Sept. 25 is National Lobster Day. Some folks observed one back in June. Now here we are again. Lucky us. Lobster is certainly a reason to celebrate. Let’s take a closer look.
Most of us have heard stories about lobster in colonial times. It has to do with lobsters simply washing ashore. The beach was piled a couple of feet high in them. They were often used as fertilizer. Prisoners refused to eat them. They were used as bait to get something we really wanted to eat.
Along the way we figured out how to catch lobster from boats and actually form a lobster pound. That’s a place to keep them to be sent to market. Marketing helped so much. Lobster came inland and the big city folks got a taste for them. Demand went up and so did prices.
After the world wars were over, lobster gained in popularity. Availability grew. It was no longer necessary to make a trip to Maine to have fresh lobster.
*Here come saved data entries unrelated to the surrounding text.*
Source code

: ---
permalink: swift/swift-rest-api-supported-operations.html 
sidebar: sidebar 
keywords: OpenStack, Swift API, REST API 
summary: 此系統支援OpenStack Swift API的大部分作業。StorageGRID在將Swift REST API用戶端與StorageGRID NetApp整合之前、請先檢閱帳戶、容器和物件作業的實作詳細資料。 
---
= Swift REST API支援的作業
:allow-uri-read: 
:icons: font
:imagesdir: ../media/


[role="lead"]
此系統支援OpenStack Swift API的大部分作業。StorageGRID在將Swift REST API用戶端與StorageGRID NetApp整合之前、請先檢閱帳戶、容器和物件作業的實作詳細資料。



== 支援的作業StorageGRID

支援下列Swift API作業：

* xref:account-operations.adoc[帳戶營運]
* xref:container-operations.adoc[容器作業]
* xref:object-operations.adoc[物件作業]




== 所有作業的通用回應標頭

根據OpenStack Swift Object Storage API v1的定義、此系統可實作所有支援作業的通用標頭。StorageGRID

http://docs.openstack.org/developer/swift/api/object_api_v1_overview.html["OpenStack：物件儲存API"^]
It’s available to us live as well as frozen and canned.
Looks like lobsters have come a long way.
It’s pretty interesting that when I asked Aimee what she would like for dinner this weekend, she said, “How about lobster?” There is a special day for us on Friday. Anniversary 44. We could make a short trip to New Orleans to recreate that event. I’m a poor traveler these days, and it’s just not practical.
“Lobster” just popped out of her mouth. I quickly announced, “It’s National Lobster Day on the 25th. That’s what my column is about this week.” I kept that anniversary thing to myself. I agreed to work on having lobster.
How about some other ways to observe National Lobster Day? Even if it’s slightly early.
We are fortunate to be able to make a trip using the internet. Go online and find some lobster adventures. Watch them. Just right with high gasoline prices.
There’s perhaps no better way to celebrate than simply feasting on some lobster. We could do that at a favorite restaurant. Give the chef a call and see if it can happen. That’s when a short trip could come in handy. I bet there are places all around that will observe that special day.
If we prepare the lobster at home, it can be done in so many ways. You can boil, bake, steam, roast, broil and grill. Yes, lobster on the grill works great.
How about a lobster roll? Sure is easy and mighty tasty. One of my favorites is lobster bisque. Both of these are the essence of lobster right in front of us. A good thing is you can buy a DIY lobster roll kit online as well as marvelously prepared lobster bisque. Just sit and eat.
My favorite way to prepare lobster is to either roast or broil it. Then, of course, comes the grill. It imparts great flavor and happens so quickly. Whole lobster cooked in a pan in the oven set at 425˚ yields a wonderfully flavored meat. It’s easy to prepare. Let it cool and sit on a bed of lettuce with some lemons. Killer salad plus a special centerpiece.
The broiler is a powerful cooking spot for lobster. Stuff the chest cavity and any other spots with a prepared filling, butter everything and let the broiler do its magic. I used brie as my stuffing. Wow.
Don’t miss your opportunity to celebrate National Lobster Day in September. No matter your stimulus, get started this weekend. I sure am.